16. In Hollenbeck, the Court of Appeals reversed a conviction where the district attorney lacked adequate grounds to appoint a special prosecutor. Section 36-1-23.1 allows a district attorney to appoint a special prosecutor “when he cannot prosecute a case for ethical reasons or other good cause.” The appointment was defective because, as the State conceded on appeal, the district attorney had neither ethical reasons nor other good cause to appoint a special prosecutor. Hollenbeck, 112 N.M. at 277, 814 P.2d at 145. The central issue in Hollenbeck was whether the district attorney had “an inherent or general statutory power to appoint a special prosecutor” even in the absence of ethical reasons or other good cause. Id. at 277-78, 814 P.2d at 145-46. Having concluded that the district attorney had no such power, the Court of Appeals ruled the trial court lacked jurisdiction over the criminal proceeding.
17. The holding in Hollenbeck is distinguishable because in this case the district attorney for the Fifth Judicial District had an ethical reason to appoint a special prosecutor and therefore complied with Section 36-1-23.1. Zsoka was an assistant district attorney whose oath is substantially the same as the special prosecutor’s oath, he was accountable to the public, and the appointment of the district attorney under whose supervision he worked was required to avoid a potential conflict of interest. For these reasons, neither Baca nor Hollenbeck dictates the result in this case.

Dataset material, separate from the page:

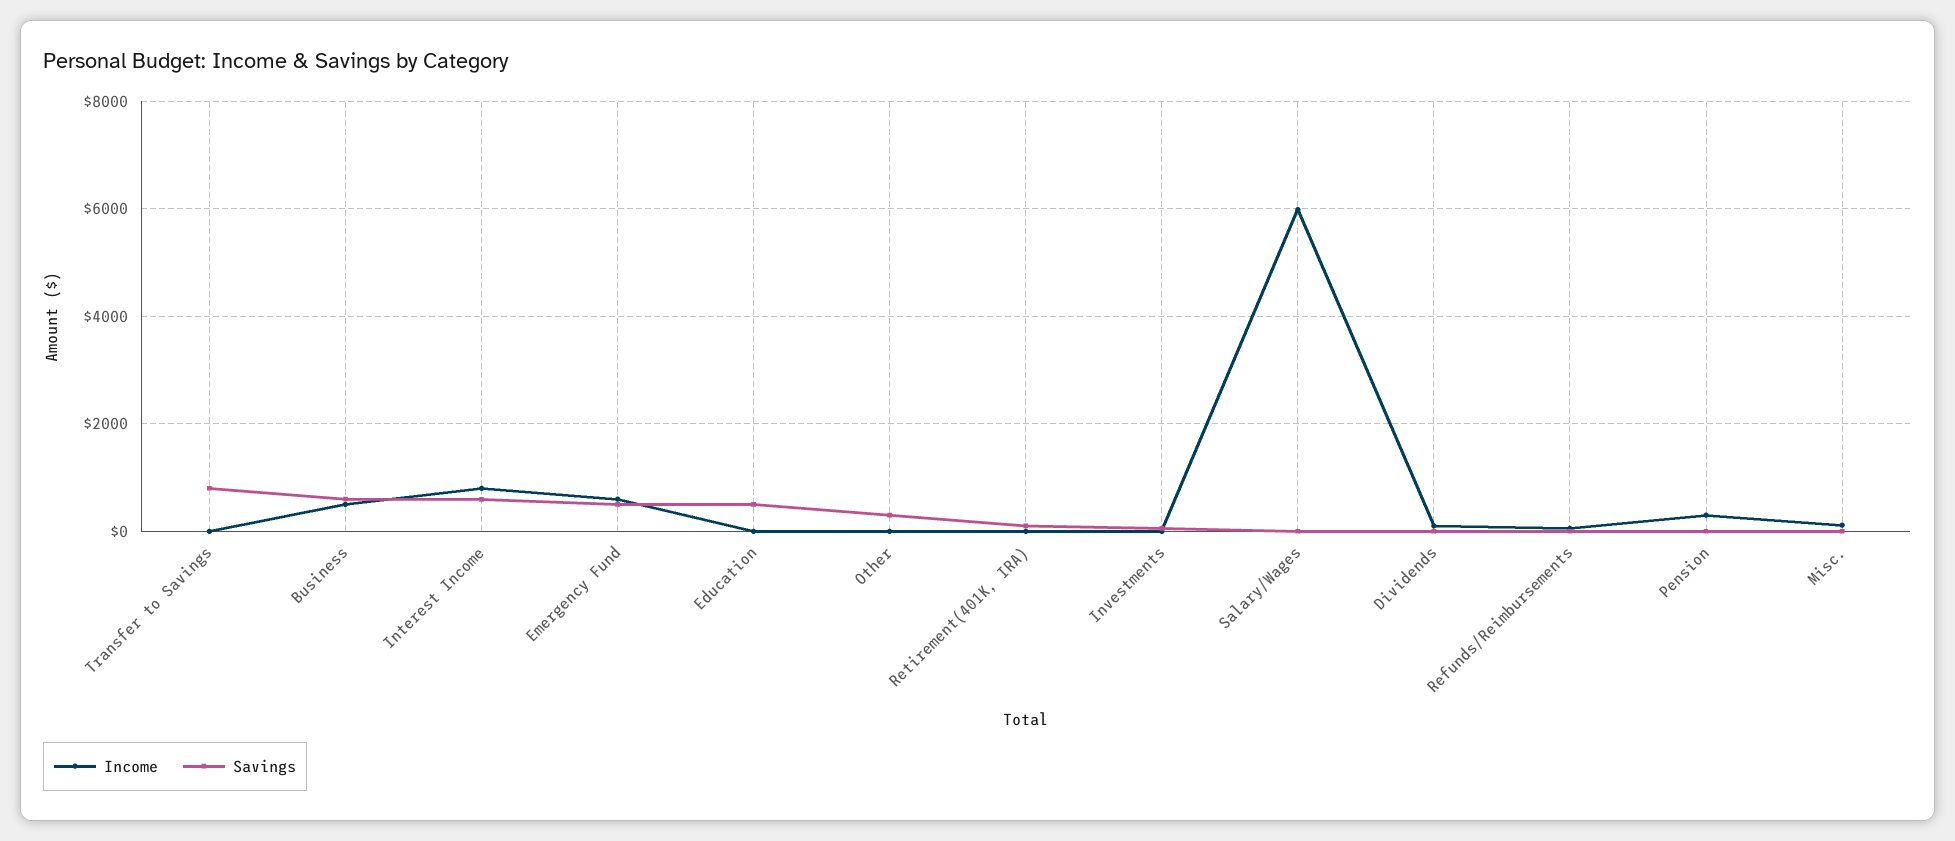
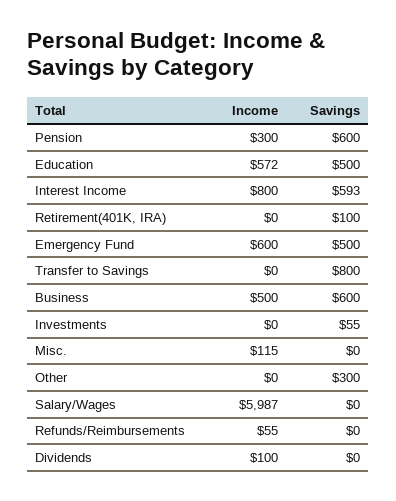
Income, Education: 0 -> 572
Savings, Pension: 0 -> 600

18. Conclusion. We hold that both Harris and his deputy, Zsoka, had proper authority to conduct the prosecution of the State’s case against Cherryhomes. Section 36-1-23.1 requires only substantial compliance to further the goal of the legislature, and both individuals substantially complied with the statute. Therefore, the decision of the Court of Appeals is reversed and the ease is remanded to the Court for consideration of issues on appeal other than the proper authority of the special prosecutor.
19. IT IS SO ORDERED.
FRANCHINI and MINZNER, JJ., concur.. While this point was not raised in the trial court, the Court of Appeals noted that Harris’ appointment did not strictly comply with Section 36-1-23.1. The parties raised the issue of Harris's appointment in their briefs on certiorari, and in oral argument it became a focal point for questions from this Court.